Красные дни. Книга 2 (Знаменский) - страница 245

— Дорогой Василий Иванович! Я сейчас же прикажу зачислить вас в плановую комиссию, это великолепно! А можете, если сочтете более удобным, поехать в Персиановку, там надо восстанавливать агрошколу и показательное советское хозяйство. Сами решите. Паек вам надо усиленный, поправиться и — засучив рукава!..

Седов расцвел и даже как бы поздоровел. Допил чай и бережно, как все старики, дрожащей рукой вернул подстаканник на стол.

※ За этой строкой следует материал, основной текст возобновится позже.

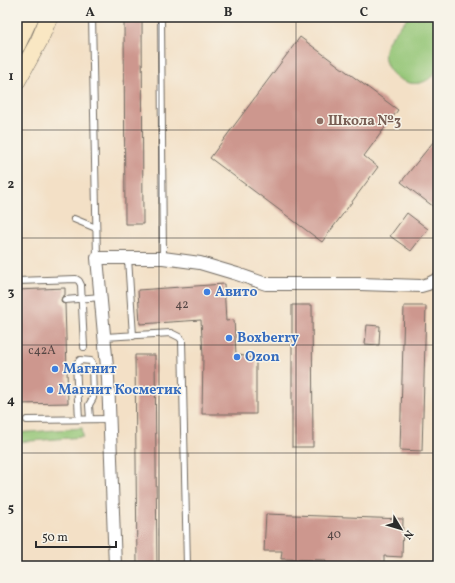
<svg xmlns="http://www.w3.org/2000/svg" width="455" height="583" font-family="Vollkorn,serif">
  <rect width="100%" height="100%" fill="#f7f3e8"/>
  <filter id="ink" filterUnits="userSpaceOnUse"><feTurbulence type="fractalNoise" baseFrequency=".025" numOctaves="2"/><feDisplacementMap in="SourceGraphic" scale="8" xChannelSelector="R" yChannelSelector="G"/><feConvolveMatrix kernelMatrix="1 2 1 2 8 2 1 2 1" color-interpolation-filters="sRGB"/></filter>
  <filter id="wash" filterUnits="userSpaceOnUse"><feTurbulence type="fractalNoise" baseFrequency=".012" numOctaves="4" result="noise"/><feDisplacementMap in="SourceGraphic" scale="16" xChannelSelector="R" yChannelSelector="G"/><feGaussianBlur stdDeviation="0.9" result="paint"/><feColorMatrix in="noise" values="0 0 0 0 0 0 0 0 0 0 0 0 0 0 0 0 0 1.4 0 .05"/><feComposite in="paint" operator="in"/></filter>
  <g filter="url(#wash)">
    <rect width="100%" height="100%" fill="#f3e0c6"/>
    <path fill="#93c575" stroke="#5f7850" d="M408,17H438C438,25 440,65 437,69C421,101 373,74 387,44C391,35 402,25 408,17Z
      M82,428L83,437L17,442V433Z"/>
    <g id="blocks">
      <path fill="#cd978e" d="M124,17H142L143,224H125Z
        M300,37L398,110L364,156L378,167L322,242L210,158Z
        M438,136V174L434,180L438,183V210L401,182Z
        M407,213L428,229L411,251L390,236Z
        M224,284L226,321L234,320L236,354L256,359V414H202L203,356L201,320L140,324L138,290Z
        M65,288V295L62,297L61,300L62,303L65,304L68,403L17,404V290Z
        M292,305H312L313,447H292Z
        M404,306H426L422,451L400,450Z
        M367,325L380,326L379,345L365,344Z
        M135,355H155L157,566H137Z
        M266,514L403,519L402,557L384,556V563L357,562V566H325L326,560L281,559L282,551H264Z"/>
    </g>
  </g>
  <g filter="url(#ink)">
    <use href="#blocks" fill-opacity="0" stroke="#716a61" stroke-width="1"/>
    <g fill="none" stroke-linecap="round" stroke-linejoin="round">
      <defs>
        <path id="service" d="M92,17L97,258
          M161,17L163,258
          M74,219L96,228
          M128,258L133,336
          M17,281L76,279L79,281L81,285L84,347
          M65,300L101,297
          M105,337L171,333L179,337L182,340L187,566
          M79,419L76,364L80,360L91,361L92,363L93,398L89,405L90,419
          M27,420L111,419"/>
        <path id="minor" d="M115,566L108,378L97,258H163L200,263L237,274L266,284H360L421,286L428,284L438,279"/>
        <path id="secondary" d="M17,45L30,17
          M17,81L39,41L49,17"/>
      </defs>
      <use href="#service" stroke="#716a61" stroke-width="8"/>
      <use href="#minor" stroke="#716a61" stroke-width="14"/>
      <use href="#secondary" stroke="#716a61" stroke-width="18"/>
      <use href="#service" stroke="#fff" stroke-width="6"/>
      <use href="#minor" stroke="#fff" stroke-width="12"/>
      <use href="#secondary" stroke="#f9e7c3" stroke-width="17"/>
    </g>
  </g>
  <path fill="none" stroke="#2b2b2b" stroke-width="1" stroke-opacity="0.55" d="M159,17V566M296,17V566M17,130H438M17,238H438M17,345H438M17,453H438"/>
  <circle fill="#8d6e63" stroke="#f7f3e8" stroke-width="1.5" cx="320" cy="121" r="4"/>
  <g fill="#3f7fe0" stroke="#f7f3e8" stroke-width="1.5">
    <circle cx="207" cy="292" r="4"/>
    <circle cx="229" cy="338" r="4"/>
    <circle cx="237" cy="357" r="4"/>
    <circle cx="55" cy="369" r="4"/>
    <circle cx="50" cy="390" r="4"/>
  </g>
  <g text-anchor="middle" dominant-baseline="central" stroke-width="3" stroke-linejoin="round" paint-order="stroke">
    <g font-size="12" fill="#544644">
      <text x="182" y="305">42</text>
      <text x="42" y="351">с42А</text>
      <text x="334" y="535">40</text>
    </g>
    <g font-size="14" font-weight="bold" fill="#785e54" stroke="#f7f3e8" text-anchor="start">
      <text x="328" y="121">Школа №3</text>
    </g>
    <g font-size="14" font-weight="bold" fill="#366cbe" stroke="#f7f3e8" text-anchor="start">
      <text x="215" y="292">Авито</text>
      <text x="237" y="338">Boxberry</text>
      <text x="245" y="357">Ozon</text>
      <text x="63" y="369">Магнит</text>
      <text x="58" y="390">Магнит Косметик</text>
    </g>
  </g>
  <rect width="455" height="583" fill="none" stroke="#f7f3e8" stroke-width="44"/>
  <g transform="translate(401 529) rotate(128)" stroke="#f7f3e8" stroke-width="3" paint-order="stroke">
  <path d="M0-3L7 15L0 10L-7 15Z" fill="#2b2b2b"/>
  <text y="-6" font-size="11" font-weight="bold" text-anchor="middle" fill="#2b2b2b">N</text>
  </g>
  <path d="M36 541v6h80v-6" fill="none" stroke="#2b2b2b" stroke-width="2"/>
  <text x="42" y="541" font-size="12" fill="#2b2b2b" stroke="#f7f3e8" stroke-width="3" paint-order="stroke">50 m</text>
  <rect x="22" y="22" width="411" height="539" fill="none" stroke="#2b2b2b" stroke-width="1.5"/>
  <g font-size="13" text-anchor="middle" font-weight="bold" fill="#2b2b2b">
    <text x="90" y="16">A</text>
    <text x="228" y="16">B</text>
    <text x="364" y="16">C</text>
    <text x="11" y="80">1</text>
    <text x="11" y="188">2</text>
    <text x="11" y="296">3</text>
    <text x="11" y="404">4</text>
    <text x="11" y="512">5</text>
  </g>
</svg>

— Филипп Кузьмич... — произнес вдруг со смущением он. — Вы бывали у Ленина, вы счастливый человек, и говорили с Дзержинским... Скажите, каков из себя Дзержинский? Это не праздное... мне почему-то важно это...

Миронов вновь усмехнулся и задумался. В самом деле, каков из себя Феликс Дзержинский?

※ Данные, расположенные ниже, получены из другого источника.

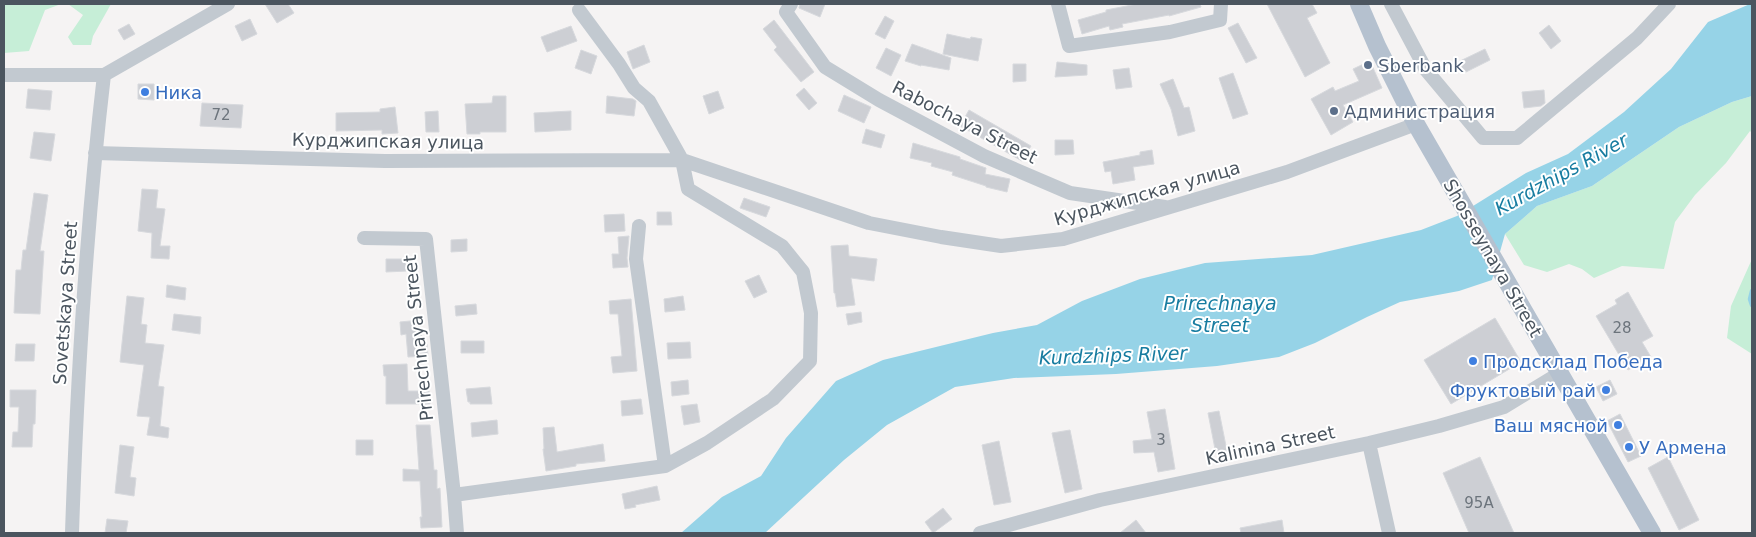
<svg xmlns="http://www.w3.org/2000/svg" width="1756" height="537" font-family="'DejaVu Sans',sans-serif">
<rect width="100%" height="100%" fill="#f5f3f3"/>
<path fill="#c6eed7" d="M4 4H61L45 10 29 51 4 53Z
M68 4H111L93 36 91 45H73L68 37 83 15Z
M1752 96V133L1750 131 1726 163 1695 195 1675 222 1664 269 1622 266 1594 278 1582 269 1569 264 1547 272 1524 265 1505 234 1537 206 1592 186 1679 127 1732 102Z
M1752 259V354L1727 338 1731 306Z"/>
<path fill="#96d3e7" d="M1750 4H1752V96L1732 102 1679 127 1592 186 1537 206 1505 234 1492 280 1459 291 1400 302 1367 317 1315 343 1279 357 1217 366 1116 374 1014 378 955 387 887 425 844 460 765 533H681L722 497 761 476 786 438 836 381 883 360 993 333 1037 325 1082 301 1140 279 1205 263 1312 255 1421 230 1457 216 1526 173 1568 154 1624 112 1671 69 1708 22Z"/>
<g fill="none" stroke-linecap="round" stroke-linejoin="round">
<path stroke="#96d3e7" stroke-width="4.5" d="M1752 291 1750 299 1752 305"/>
</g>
<path fill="#cdcfd4" stroke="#d7d9dd" d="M265 4H288L294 13 277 23Z
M800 4H825L820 17 799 8Z
M1137 4H1200L1201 7 1169 16V15L1122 24 1123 27 1110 30 1109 26 1082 34 1078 20 1106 12V10Z
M1267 4H1312L1317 13 1307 18 1330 63 1305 77Z
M885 16 894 21 885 39 875 34Z
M250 19 257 34 242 41 235 26Z
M774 20 814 72 801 82 774 50 777 47 763 29Z
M1238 23 1257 58 1246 63 1228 28Z
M129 24 135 34 124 40 118 30Z
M1549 25 1561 41 1551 49 1539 33Z
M571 26 577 41 547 52 541 37Z
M947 34 970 39 971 37 982 39 978 61 943 54Z
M912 44 951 58 949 70 921 65V66L905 61Z
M644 45 650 62 633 69 627 52Z
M886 48 901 55 891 76 876 68Z
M1485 49 1490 60 1464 73 1458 62Z
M581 50 597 56 591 74 575 68Z
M1370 61 1382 88 1343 105 1353 122 1331 135 1311 99 1333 87 1335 91 1359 81 1353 69Z
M1057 62 1087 65V75L1055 77Z
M1013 64H1026V81L1013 82Z
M1129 68 1132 87 1116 89 1113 70Z
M1233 73 1248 114 1233 119 1219 78Z
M1173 79 1184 108 1189 107 1195 131 1178 136 1171 109 1160 84Z
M138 84H154V100L138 99Z
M804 88 817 103 809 110 796 95Z
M28 89 52 91 50 110 26 108Z
M1544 90 1545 103 1541 106 1524 108 1522 92Z
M718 91 724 108 709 114 703 96Z
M844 95 871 107 864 123 838 111Z
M493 96H506V132H480V134H467L465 104 492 103Z
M607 96 633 99 636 101 634 116 606 113Z
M202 103 243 105 241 128 200 126Z
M395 107 398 133 382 134V130L336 131V113L380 112V109Z
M969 110 1031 146 1022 161 960 126Z
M438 111 439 132H426L425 112Z
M571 111V130L535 132 534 113Z
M866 129 885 135 881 148 862 143Z
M34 132 55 134 51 161 30 158Z
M1055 140H1073L1074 154 1055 155Z
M913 143 960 157V159L986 168 985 174 1010 179 1007 192 986 187V186L952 175 953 172 931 166 932 163 910 158Z
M1152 150 1154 164 1133 167 1135 180 1113 184 1111 171 1105 172 1103 162 1140 155V152Z
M142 189 158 190 156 208 165 209 160 246H170L169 259 151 258 152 233 138 231Z
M34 193 48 195 40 251H44L40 314 14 313 16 270H21L23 250H26Z
M744 198 770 207 766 217 740 208Z
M657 212H671L672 225H657Z
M624 214 625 231 605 232 604 215Z
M629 236 627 258 628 267 613 268 612 254H619L618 237Z
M467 239V251L451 252V240Z
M848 245 849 256 877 259 874 281 851 278 855 305 837 307 835 293H834L831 246Z
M386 259H407V271L386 272Z
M759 275 767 292 754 298 745 281Z
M167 285 186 288 185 300 166 297Z
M1628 292 1653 336 1642 342 1651 357 1628 370 1596 316 1617 304 1615 300Z
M127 296 144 298 141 324 147 325 145 343 164 345 158 386 164 387 160 426 169 428 168 438 147 435 150 417 137 416 144 365 120 362Z
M683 296 685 310 665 312 664 299Z
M631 299 637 371 613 373 611 357 622 356 618 314H610L609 301Z
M476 304 477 314 456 316 455 306Z
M861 312 862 322 848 325 846 314Z
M174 314 201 317 200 334 172 330Z
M1495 318 1521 362 1451 404 1424 360Z
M420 320 422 344H427L428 356 408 357 406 334 401 335 400 322Z
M461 341H484V353H461Z
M690 342 691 358 668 359 667 343Z
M16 344H35L34 361H15Z
M407 364 408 391H429L430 404H386V376H384L383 365Z
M688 380 689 394 672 396 671 382Z
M1610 380 1617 394 1603 401 1596 387Z
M490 387 492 404H470V402H468L466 389Z
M10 390H36L35 424H33L32 447H12L13 432H18L19 407H10Z
M641 399 643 414 622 416 621 401Z
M697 404 700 422 684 425 681 406Z
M1165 409 1175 469 1158 472 1154 452 1134 453 1133 441 1152 439 1147 412Z
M1219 411 1227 451 1216 454 1208 413Z
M1620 414 1641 456 1628 462 1607 421Z
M497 420 498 434 472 437 471 423Z
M416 425H430L434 470H437V489L440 488 442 527 421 528 420 517H422L420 481H403V469L419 470Z
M554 427 557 452 603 444 605 461 576 464V466L546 471 543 449H544L543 428Z
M1070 430 1082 489 1065 493 1052 433Z
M356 440H373V455H356Z
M999 441 1011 502 994 505 982 445Z
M120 445 134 447 130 477 136 478 134 496 115 493Z
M1480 457 1514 533H1469L1443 473Z
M1668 457 1699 520 1679 530 1648 468Z
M657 486 660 500 635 505 636 507 625 509 622 494Z
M943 508 952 519 933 533 925 522Z
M107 519 128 521 126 533H105Z
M1136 520 1146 533H1120Z
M1282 520 1284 533H1241L1240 528Z"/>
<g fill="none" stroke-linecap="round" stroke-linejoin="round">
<path stroke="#c2c9d0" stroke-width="14" d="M791 4 786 12 825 67 879 100 984 156 1070 193 1165 207
M1058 4 1069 46 1170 32 1220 20 1221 4
M1391 4 1426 70 1483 138H1517L1637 38 1669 4
M4 75H104L228 4
M95 153 385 161 682 160 869 223 941 237 1001 246 1063 239 1287 172 1416 124
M639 226 636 259 665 466
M364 238 426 239 454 495 457 533
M1369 443 1389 533
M454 495 665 466 707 443 773 399 810 361 811 313 803 272 782 246 688 189 682 160 649 101 634 88 619 64 579 10
M72 533C77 380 86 228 104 75
M980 533 1100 500 1369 443 1439 426 1504 407 1560 373"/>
<path stroke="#b5c1cf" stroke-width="18" d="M1359 4 1377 46 1416 124 1652 533"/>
</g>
<g fill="#5c6f8a" stroke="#fff" stroke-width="2">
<circle cx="1368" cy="65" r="5"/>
<circle cx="1334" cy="111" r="5"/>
</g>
<g fill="#3f7fe0" stroke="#fff" stroke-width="2">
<circle cx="145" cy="92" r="5"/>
<circle cx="1473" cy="361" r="5"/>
<circle cx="1606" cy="390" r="5"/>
<circle cx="1618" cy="425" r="5"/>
<circle cx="1629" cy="447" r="5"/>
</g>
<g text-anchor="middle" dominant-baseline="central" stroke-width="4" stroke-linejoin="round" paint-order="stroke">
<g font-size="15" fill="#6c747c">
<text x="221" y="115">72</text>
<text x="1622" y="328">28</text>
<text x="1161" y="440">3</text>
<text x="1479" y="503">95А</text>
</g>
<g font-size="18" fill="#4e5e75" stroke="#fff" text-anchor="start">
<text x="1378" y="65">Sberbank</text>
<text x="1344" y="111">Администрация</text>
</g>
<g font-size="18" fill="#366cbe" stroke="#fff" text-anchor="start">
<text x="155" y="92">Ника</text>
<text x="1483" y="361">Продсклад Победа</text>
<text x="1596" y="390" text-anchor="end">Фруктовый рай</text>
<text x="1608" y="425" text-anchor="end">Ваш мясной</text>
<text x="1639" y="447">У Армена</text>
</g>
<g font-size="18" fill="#4b555f" stroke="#fff">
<text transform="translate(965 122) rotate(27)">Rabochaya Street</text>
<text transform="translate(388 141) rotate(1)">Курджипская улица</text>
<text transform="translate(1147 193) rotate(-16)">Курджипская улица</text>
<text transform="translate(1493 258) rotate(60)">Shosseynaya Street</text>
<text transform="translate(65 303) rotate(-86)">Sovetskaya Street</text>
<text transform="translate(418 338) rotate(-96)">Prirechnaya Street</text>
<text transform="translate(1270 445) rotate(-12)">Kalinina Street</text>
</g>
<g font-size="19" font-style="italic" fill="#177ca0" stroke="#fff">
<text transform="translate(1561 174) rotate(-29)">Kurdzhips River</text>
<text x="1220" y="303">Prirechnaya<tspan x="1220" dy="22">Street</tspan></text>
<text transform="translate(1113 355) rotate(-2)">Kurdzhips River</text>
</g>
</g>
<rect width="1756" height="537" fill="none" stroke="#4b555f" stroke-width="10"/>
</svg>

Припомнилось волнение, с которым он поднимался по отлогой парадной лестнице Первого Дома Советов, оглядывал богатые лепные украшения бывшей фешенебельной гостиницы «Метрополь», входил в квартиру председателя Чрезвычайной Комиссии... Чувство удивления — он ведь считал, что его везут на Лубянку! — и некоторой раздвоенности, когда увидел в истопленной квартире самого Дзержинского, почему-то в накинутой шинели, как будто он собирался уходить...

Потом еще — кофейник в мосластой, исхудавшей руке Феликса Дзержинского, когда он наливал кофе крепкой заварки в пузатые чашки дорогого фарфора, приглашение подкрепиться.

Миронов был смущен всем этим, необычным помещением, необычным приемом, не совсем обычной мягкостью Дзержинского и, откровенно говоря, не знал, как держаться. Слишком открыто — может показаться панибратством, фамильярностью. А закрыто Миронов вообще не умел общаться с людьми, какого бы они ранга ни были... Но все таки...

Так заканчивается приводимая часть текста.